We returned back through Nicasio Valley (the reservoir seems to have much more water in it since the rains), returning to Lucas Valley Road. We got to climb back up to Big Rock, actually easier in that direction. Then a steep downhill, back through town and whoohooo, we were done! For the last few miles one, then another of us would hit 80 miles on our odometer and we cheered each and every time. I think we were all giddy at the thought of being done. The last mile or so all I could think of was "are we done yet? Are we done yet? Are we done yet? Are we done yet" and I think some of that was out loud.

One of the biggest problems I had is that when (1) I'm wheezing and gasping to breathe and (2) the wind is making me white-knuckle the bike to stay upright, I can neither eat nor drink. I barely touched my pop tarts (in total over the long day I only had 3) and I only went through 4-1/2 bottles of drink. I had (I think) 5 gels, but that was hardly enough for 8 hours of hard riding. When the winds calmed I was able to stuff my mouth, but otherwise I think I was skirting close to the edge of a bonk for the middle 40 miles.

Two more big rides are left; our 5o mile taper ride next week and (sound the horns and bells and whistles) Solvang the week after. I have no doubt that I'll be able to do 100 miles, as I have no doubt I'll feel like crap afterward. I'm astounded how much harder riding those long distances is than running a marathon, even a hard marathon (... or maybe it's just been too long and I've forgotten ...). I enjoy this team and all (or almost all) of my teammates and coaches and staff and I can't say how much I've loved seeing all the new areas. But my exhaustion levels are incredible.
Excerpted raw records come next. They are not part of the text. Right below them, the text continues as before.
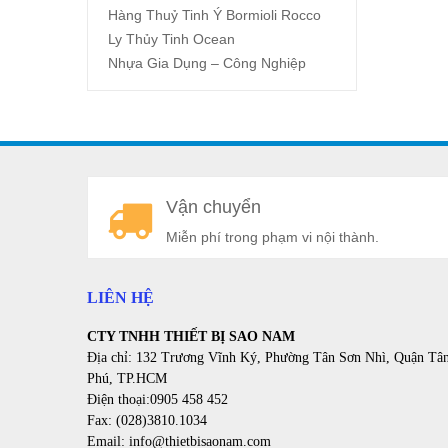
Hàng Thuỷ Tinh Ý Bormioli Rocco
Ly Thủy Tinh Ocean
Nhựa Gia Dụng – Công Nghiệp
Vận chuyển
Miễn phí trong phạm vi nội thành.
LIÊN HỆ
CTY TNHH THIẾT BỊ SAO NAM
Địa chỉ: 132 Trương Vĩnh Ký, Phường Tân Sơn Nhì, Quận Tâ
Phú, TP.HCM
Điện thoại:0905 458 452
Fax: (028)3810.1034
Email: info@thietbisaonam.com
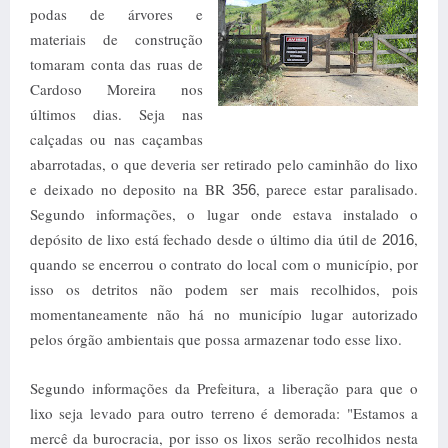
podas de árvores e
materiais de construção
tomaram conta das ruas de
Cardoso Moreira nos
últimos dias. Seja nas
calçadas ou nas caçambas
abarrotadas, o que deveria ser retirado pelo caminhão do lixo
e deixado no deposito na BR
, parece estar paralisado.
356
Segundo informações, o
lugar onde estava instalado o
depósito de lixo está fechado desde o último dia útil de
,
2016
quando se encerrou o contrato do local com o município, por
isso os detritos não podem ser mais recolhidos, pois
momentaneamente não há no município lugar autorizado
pelos órgão ambientais que possa armazenar todo esse lixo.
Segundo informações da Prefeitura, a liberação para que o
lixo seja levado para outro terreno é demorada: "Estamos a
mercê da burocracia, por isso os lixos serão recolhidos nesta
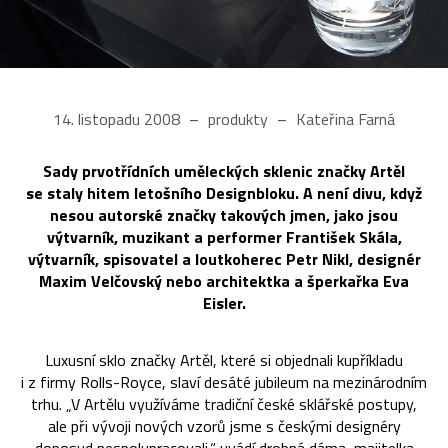
14. listopadu 2008
produkty
Kateřina Farná
Sady prvotřídních uměleckých sklenic značky Artěl
se staly hitem letošního Designbloku. A není divu, když
nesou autorské značky takových jmen, jako jsou
výtvarník, muzikant a performer František Skála,
výtvarník, spisovatel a loutkoherec Petr Nikl, designér
Maxim Velčovský nebo architektka a šperkařka Eva
Eisler.
Luxusní sklo značky Artěl, které si objednali kupříkladu
i z firmy Rolls-Royce, slaví desáté jubileum na mezinárodním
trhu. „V Artělu využíváme tradiční české sklářské postupy,
ale při vývoji nových vzorů jsme s českými designéry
I got up this morning and felt like I had the world's worst hangover without the benefit of having had any alcohol first. I think sticking with metric centuries or less will be smartest for me, unless my asthma and allergies go away (and unless somehow I become faster so I can get it over with quicker).

I'm excited and terrified and elated and scared and full of anticipation for the century. I'm ready now, as ready as I'll ever be. Let's do the damn thing!